Appellant also complains that appellee’s instructions do not limit the recovery of appellee’s damages to such an amount as was shown by the evidence, but left it to the fancy of the jury to fix the amount of damages as they saw fit.

The fifth and seventh instructions told the jury that if they believed, from all the evidence in the case, that the city did certain things and that certain things were true, then the depreciation in rental value was not the true measure of damages, but the true measure of damages was compensation for physical discomfort, for being deprived of the use and comfort of his home, and in regard to such damage the amount in dollars .necessary to compensate the plaintiff need not be stated by any witness, but should be left to the judgment and discretion of the jury. These instructions did not expressly say that this judgment and discretion and such compensation must be based upon the facts in evidence; but when all the given instructions are considered as a series, we are of opinion that the jury could not have failed to so understand its duty. “Where the injury is to the physical comfort and results in the deprivation of the comfortable enjoyment of a home * * * the amount in dollars necessary to compensate the plaintiff in such cases is not to be estimated by a witness or the actual amount thereof established by testimony or calculated by any arithmetical rule. It must be left to the sound judgment, experience, and discretion of the jury to fix the amount in view of the facts in each particular case.” Gempp v. Bassham, 60 Ill. App. 84, and authorities there cited. Appellee’s instructions on the measure of damages were in harmony with the foregoing authority and were therefore proper.

We have examined carefully the modified and re-' fused instructions, and while there may be some merit in appellant’s criticism of the ruling of the court in regard to them, yet had they been given as asked, we are of opinion that the verdict of the jury could not reasonably have been otherwise than for appellee.

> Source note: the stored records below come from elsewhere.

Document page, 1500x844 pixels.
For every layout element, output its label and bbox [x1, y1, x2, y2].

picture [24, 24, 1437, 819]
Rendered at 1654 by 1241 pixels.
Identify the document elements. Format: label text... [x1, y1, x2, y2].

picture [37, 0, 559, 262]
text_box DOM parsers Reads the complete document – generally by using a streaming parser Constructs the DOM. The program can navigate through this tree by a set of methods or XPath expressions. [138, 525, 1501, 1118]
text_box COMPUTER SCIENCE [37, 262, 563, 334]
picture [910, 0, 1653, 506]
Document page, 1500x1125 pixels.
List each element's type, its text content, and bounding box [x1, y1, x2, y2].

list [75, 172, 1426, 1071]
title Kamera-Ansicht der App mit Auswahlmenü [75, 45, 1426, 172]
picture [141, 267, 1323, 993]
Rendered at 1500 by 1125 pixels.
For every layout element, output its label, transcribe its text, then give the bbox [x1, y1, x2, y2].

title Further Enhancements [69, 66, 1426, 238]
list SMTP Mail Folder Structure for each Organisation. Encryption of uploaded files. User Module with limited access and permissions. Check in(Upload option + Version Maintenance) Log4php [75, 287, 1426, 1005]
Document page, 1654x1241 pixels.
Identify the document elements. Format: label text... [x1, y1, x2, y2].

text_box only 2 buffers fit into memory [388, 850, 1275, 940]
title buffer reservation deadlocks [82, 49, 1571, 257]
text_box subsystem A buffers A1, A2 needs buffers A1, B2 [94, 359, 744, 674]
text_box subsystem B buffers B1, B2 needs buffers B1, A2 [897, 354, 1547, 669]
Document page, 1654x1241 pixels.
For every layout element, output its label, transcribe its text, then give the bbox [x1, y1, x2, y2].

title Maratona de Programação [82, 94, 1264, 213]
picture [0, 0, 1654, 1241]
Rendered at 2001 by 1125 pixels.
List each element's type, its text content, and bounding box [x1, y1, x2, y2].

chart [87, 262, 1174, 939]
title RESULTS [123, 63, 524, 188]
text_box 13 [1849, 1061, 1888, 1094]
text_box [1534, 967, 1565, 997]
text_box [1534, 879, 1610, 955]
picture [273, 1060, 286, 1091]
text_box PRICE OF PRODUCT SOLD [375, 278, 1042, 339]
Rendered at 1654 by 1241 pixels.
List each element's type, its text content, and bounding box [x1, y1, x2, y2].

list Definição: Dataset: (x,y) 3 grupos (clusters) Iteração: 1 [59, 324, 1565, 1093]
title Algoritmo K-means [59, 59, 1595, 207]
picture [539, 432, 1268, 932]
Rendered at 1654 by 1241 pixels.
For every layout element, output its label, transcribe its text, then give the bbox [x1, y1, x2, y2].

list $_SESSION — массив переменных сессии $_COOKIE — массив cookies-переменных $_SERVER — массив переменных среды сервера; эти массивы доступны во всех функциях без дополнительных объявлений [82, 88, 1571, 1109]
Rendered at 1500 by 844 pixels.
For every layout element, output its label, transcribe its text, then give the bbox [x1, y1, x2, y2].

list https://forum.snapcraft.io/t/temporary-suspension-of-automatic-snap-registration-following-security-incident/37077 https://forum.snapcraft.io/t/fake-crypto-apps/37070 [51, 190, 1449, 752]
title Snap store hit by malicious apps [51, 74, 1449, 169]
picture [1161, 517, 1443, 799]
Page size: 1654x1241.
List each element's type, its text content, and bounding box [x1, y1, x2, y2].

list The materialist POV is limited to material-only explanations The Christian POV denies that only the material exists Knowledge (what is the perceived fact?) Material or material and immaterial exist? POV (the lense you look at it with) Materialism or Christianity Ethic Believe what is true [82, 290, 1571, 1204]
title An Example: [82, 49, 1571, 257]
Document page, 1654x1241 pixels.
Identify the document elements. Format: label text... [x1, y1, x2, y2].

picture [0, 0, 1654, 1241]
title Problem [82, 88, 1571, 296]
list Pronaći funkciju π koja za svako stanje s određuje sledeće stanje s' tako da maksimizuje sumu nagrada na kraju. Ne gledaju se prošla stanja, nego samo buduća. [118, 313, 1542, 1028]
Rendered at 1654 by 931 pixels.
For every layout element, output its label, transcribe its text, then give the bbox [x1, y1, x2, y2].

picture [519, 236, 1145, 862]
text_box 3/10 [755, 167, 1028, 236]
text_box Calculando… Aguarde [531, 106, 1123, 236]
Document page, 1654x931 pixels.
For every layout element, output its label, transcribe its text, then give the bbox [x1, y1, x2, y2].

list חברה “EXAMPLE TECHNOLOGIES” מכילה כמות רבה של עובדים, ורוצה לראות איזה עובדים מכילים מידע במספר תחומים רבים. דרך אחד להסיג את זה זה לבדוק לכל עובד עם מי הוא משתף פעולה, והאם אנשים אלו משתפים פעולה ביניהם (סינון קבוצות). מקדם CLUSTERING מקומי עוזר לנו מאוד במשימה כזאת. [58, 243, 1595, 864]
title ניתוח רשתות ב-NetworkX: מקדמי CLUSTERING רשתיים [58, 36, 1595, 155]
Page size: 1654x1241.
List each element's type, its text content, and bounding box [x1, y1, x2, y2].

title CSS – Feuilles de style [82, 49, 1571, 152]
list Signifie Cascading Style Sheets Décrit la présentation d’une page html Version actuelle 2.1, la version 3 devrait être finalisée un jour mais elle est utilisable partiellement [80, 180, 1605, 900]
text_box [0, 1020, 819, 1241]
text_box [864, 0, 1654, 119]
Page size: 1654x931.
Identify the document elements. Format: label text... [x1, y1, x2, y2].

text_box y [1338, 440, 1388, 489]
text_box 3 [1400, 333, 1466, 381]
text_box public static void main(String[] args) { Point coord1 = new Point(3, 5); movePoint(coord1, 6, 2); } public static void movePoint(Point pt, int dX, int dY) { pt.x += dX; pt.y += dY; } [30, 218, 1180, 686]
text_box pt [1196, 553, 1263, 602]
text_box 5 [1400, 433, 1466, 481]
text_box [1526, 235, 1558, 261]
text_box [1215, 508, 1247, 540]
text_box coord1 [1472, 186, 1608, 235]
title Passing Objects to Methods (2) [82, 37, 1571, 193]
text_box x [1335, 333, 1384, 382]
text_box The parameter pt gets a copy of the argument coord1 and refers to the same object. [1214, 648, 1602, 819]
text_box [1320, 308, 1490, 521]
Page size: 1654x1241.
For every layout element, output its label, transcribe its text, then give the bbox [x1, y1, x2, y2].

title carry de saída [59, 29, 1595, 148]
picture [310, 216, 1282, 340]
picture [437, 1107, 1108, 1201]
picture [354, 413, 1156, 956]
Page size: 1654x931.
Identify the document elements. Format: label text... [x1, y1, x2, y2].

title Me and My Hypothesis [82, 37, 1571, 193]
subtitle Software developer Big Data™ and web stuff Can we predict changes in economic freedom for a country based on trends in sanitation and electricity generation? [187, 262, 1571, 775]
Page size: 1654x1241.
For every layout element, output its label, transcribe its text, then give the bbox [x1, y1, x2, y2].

There was proof that a large portion of the offensive matter that fouled the water of the slough drain came from the closets on the sewers and from the steel works, but this did not lessen appellant’s liability, for the reason that appellant, by connecting its sewers with the drain and draining the sewage into it, became responsible for the flowage of the polluted water through it, the same as if it were originally an artificial drain, and at least contributed to produce the injury sustained by appellee. It thus became a joint tort feasor and as such, was liable for the whole damage. Village of Kewanee v. Ladd, 68 Ill. App. 154; Bloomington v. Costello, 65 Ill. App. 407; 10 Am. & Eng. Enc. of Law, 245. There is evidence that during the five years prior to the commencement of the suit, members of appellee’s family were sick much of the time; that he became liable for doctor’s bills incurred by reason of such sickness which, it was shown, might have resulted from the condition of the drain; that he vacated his house because of such condition. Two juries upon substantially the same evidence have found that appellee sustained damages arising from appellant’s conversion of the watercourse through his premises into a sewer. The first gave him a verdict of $1,200 which the trial court approved. The second, $1,000 which, after a remittitur of $200, was approved by the court. We do not think that $800 will more than fairly compensate appellee for the damage caused him by appellant during the five years next prior to the bringing of the suit.

We are satisfied, from an inspection of the entire record, that substantial justice has been done, and that there is no error in the record warranting a reversal. Therefore the judgment is affirmed.

Affirmed.

Mr. Presiding Justice Dibell took no part in the consideration of this case.